There are many words which are spelled the same but have different meanings based on language and location. A very simple example is the word “football”. In the US and Canada refers to a game played with a ball that is thrown in the air and carried towards a goal; while, in the UK and Australia it refers to a game that is played by kicking a ball into a goal (also known as ‘soccer’ to Americans). So, how does Google determine which meaning of a specific word a user is after?
Every time someone conducts one of these ambiguous searches on Google, Google’s algorithm immediately needs to figure out the preferred language of the user to just understand the category of results that should be returned before even determining the rankings of those results.
While the word football is spelled the same by all English speakers, a human audience would not know which type of game is being referenced in a conversation unless they knew where the person talking about the game came from. In both games, there are similar features like a great deal of running, passing, and even goal kicking.
Within a very short spoken conversation or statement there would probably not even be any semantic clues that could help the listener figure out which kind of football was being referenced. If someone just asked, “What time is the football game?” or “Do you play football?”, the answer would be dependent on the specific kind of football. (When listening to ambiguous phrases, there may be the prevalence of an accent, but this advantage will not exist for typed phrases in a search box.) However, if the conversation is expanded the listener will eventually be able to figure out whether the primary topic is American football or soccer.
Similar to spoken conversation, in longer queries, Google will also use adjoining words to the ambiguous term to help refine the query. A query like “football pitch” would mean that a user is looking for soccer, and “football field goal” would mean that it is an American (or Canadian) football query. Furthermore, Google uses additional query words combined with timing to understand the query. “What time is the football game?” searched on an NFL game day Sunday would be a great indicator of the query intent of the user.
One Word Query
When the query is just one word, this becomes far more challenging. Figuring out which kind of sport a user is seeking is certainly a challenge, but at least both variations are referring to a game. Google could just return results for both definitions of football, but that would not be a very good user experience. An American seeking the NFL would not understand why there are results for soccer in the search page.
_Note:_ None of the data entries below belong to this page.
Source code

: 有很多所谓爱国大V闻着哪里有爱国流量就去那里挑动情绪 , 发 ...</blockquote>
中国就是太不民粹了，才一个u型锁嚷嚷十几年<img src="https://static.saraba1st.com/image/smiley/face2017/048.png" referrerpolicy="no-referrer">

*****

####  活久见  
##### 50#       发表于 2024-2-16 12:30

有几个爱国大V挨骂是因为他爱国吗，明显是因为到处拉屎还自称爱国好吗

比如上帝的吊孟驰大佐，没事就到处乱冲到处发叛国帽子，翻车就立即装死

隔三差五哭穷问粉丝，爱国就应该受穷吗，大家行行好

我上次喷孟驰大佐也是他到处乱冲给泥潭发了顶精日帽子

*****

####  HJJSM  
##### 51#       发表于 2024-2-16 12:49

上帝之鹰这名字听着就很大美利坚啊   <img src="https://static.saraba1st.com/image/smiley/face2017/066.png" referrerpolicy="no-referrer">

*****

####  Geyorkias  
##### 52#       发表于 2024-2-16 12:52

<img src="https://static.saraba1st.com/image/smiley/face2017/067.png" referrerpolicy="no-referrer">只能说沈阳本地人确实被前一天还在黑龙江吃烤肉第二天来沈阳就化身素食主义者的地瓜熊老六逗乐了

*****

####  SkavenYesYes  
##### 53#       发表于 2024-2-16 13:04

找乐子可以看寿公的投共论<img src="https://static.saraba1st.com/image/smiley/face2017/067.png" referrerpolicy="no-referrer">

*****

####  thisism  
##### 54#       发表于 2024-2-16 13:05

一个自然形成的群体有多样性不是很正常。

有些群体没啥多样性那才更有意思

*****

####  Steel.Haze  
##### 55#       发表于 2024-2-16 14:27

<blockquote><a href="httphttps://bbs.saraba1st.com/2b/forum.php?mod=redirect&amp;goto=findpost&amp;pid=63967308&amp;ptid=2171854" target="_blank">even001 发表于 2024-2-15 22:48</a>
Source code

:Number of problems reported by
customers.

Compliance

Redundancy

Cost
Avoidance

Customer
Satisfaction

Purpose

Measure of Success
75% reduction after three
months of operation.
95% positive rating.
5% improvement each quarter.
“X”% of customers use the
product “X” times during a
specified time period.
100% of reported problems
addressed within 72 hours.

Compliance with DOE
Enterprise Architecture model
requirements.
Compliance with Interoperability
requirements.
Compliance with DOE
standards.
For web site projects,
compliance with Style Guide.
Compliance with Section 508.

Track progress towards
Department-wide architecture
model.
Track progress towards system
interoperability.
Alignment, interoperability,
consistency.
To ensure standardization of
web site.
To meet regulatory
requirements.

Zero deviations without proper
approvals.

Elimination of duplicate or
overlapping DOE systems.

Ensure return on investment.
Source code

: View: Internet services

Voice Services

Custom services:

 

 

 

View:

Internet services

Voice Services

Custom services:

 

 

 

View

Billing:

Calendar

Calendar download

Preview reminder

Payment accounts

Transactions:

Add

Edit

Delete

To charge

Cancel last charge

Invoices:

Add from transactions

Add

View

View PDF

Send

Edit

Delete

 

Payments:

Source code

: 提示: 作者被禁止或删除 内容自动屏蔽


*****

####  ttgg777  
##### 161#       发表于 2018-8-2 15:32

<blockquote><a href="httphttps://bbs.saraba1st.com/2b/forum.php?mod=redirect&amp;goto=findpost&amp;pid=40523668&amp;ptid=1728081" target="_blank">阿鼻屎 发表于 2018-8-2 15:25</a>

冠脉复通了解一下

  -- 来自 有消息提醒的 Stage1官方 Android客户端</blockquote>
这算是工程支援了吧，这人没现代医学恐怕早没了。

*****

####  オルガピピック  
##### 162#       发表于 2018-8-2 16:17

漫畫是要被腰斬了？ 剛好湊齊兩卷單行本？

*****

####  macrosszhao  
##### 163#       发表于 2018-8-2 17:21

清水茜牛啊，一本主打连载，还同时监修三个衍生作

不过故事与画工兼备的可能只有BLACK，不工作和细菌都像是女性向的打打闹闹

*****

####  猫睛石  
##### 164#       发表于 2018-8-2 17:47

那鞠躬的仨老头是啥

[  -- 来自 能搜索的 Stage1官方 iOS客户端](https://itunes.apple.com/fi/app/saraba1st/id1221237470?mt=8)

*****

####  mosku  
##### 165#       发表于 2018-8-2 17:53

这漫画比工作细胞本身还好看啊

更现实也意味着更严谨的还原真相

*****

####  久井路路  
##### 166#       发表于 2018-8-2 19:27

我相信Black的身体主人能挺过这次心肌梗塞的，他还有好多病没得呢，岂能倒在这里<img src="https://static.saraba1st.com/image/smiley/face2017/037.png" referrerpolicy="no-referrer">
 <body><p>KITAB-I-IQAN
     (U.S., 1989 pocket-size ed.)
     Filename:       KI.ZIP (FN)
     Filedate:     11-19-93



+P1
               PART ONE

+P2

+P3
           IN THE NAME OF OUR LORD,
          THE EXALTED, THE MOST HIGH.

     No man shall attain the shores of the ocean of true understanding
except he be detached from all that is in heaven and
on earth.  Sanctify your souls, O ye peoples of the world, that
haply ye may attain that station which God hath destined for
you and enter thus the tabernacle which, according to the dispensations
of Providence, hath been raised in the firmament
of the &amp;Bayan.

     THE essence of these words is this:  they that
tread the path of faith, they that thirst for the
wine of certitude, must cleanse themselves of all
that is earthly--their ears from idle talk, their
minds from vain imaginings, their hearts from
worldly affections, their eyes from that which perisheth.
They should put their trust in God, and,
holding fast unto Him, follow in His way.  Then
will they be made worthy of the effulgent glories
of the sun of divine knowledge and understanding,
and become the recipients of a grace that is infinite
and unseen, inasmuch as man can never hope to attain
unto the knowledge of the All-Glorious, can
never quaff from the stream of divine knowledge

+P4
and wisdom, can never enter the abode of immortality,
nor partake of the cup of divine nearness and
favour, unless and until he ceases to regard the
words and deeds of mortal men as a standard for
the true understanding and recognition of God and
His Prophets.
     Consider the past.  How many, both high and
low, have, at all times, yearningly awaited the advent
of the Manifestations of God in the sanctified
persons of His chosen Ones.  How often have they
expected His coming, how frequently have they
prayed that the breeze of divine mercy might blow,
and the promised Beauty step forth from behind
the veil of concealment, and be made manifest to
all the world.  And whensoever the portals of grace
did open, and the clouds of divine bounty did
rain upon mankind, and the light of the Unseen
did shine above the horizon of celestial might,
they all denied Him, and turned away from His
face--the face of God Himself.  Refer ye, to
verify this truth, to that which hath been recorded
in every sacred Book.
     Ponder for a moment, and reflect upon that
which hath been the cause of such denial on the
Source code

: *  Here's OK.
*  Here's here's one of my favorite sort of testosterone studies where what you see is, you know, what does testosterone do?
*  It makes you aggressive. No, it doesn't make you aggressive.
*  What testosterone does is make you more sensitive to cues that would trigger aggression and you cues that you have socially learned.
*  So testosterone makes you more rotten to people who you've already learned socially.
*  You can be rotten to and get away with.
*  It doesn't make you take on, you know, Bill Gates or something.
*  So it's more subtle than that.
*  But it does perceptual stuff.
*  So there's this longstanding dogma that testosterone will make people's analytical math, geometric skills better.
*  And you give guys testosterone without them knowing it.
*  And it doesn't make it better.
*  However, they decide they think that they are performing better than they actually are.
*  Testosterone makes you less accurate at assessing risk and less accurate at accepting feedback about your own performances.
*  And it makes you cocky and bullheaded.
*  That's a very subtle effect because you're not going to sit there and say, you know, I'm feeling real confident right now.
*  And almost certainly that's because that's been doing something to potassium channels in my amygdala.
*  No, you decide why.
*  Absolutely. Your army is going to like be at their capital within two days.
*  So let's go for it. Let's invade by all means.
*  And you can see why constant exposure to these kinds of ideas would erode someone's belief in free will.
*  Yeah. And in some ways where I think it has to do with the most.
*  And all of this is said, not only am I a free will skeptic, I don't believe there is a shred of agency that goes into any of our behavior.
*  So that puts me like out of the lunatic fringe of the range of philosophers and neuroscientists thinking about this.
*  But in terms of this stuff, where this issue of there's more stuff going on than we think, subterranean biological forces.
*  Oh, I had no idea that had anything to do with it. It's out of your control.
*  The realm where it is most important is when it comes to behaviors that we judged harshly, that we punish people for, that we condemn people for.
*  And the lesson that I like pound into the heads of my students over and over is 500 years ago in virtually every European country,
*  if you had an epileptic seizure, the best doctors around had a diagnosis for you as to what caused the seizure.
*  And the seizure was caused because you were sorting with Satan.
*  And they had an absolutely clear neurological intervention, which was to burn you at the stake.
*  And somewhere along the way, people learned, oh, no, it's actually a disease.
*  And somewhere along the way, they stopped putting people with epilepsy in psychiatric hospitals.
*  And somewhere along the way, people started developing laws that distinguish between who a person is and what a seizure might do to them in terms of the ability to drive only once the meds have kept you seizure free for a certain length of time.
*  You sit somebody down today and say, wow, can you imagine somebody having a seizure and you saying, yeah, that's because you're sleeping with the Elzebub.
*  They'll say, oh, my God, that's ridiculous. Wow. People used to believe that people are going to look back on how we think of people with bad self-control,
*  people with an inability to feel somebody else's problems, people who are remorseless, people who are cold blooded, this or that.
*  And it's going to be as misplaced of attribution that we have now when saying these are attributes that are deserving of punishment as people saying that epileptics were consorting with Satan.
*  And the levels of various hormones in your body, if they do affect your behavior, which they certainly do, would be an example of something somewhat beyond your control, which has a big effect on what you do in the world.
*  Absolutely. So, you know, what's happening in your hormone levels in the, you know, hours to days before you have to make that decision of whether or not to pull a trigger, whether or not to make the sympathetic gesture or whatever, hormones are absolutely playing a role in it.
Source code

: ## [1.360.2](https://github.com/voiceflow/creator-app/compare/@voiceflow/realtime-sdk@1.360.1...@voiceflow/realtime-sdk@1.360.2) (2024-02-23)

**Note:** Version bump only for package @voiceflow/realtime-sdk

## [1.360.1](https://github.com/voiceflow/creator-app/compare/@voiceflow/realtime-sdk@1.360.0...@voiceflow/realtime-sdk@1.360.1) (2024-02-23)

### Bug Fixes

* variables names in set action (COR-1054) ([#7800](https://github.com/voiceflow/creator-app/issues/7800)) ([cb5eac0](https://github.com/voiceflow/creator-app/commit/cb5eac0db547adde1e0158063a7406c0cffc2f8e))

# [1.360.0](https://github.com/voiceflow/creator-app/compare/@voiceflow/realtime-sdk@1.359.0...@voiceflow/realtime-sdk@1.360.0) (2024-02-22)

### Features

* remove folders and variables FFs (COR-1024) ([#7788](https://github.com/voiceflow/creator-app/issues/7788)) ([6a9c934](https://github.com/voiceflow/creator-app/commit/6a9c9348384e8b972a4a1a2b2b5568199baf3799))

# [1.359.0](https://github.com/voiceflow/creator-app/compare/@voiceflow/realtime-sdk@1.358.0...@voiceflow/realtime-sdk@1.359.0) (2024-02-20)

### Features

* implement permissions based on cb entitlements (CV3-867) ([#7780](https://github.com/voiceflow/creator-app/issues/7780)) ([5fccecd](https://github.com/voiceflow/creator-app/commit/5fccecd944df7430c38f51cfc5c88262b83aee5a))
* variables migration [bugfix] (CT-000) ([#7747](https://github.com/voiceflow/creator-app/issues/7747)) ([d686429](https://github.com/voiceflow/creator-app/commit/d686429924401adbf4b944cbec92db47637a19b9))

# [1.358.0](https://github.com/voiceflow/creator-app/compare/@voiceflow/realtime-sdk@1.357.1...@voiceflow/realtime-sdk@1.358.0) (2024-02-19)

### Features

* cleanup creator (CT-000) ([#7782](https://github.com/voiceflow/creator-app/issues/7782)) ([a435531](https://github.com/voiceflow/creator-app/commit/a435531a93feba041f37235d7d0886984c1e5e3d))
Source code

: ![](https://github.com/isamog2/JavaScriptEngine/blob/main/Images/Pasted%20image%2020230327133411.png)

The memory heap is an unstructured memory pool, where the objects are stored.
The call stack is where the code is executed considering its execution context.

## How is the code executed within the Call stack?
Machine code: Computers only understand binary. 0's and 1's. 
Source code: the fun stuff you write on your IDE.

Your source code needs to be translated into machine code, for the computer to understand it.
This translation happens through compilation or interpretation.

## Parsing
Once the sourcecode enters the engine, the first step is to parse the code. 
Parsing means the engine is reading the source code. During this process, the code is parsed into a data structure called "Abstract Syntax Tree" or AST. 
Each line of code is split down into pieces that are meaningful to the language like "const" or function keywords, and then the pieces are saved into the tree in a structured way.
Google is able to get away with returning different categories of results in ambiguous queries like “breadcrumbs” because a user understands that Breadcrumbs could have multiple meanings. In the screenshot below, Google is returning results for recipes, the breadcrumb design element, a product, and a book. All of these make sense, and there is no sense that Google failed to interpret the query. Adding a result from another culture or language is a lot more jarring.
This is an even greater challenge for the dozens of examples where a word means one thing in a language, but has a different meaning entirely in another language. In English, a “gift” is something nice you give to people, while in German, a gift is poison. In France, “pain” is bread, while in English, it is something we try very hard to avoid. (For some off-color examples, have a look at this Reddit thread.)
Language Prioritization for User Experience
If Google were to return results across multiple languages, the user would probably think there was something wrong with Google and use another search engine. It is even more important in these cases that Google correctly determines the user’s preferred language and returns only relevant results.
If there are other words that accompany the multi-use word, Google can use these to match the user’s language and return the best result. As before, the real challenge is when there is only a one-word query.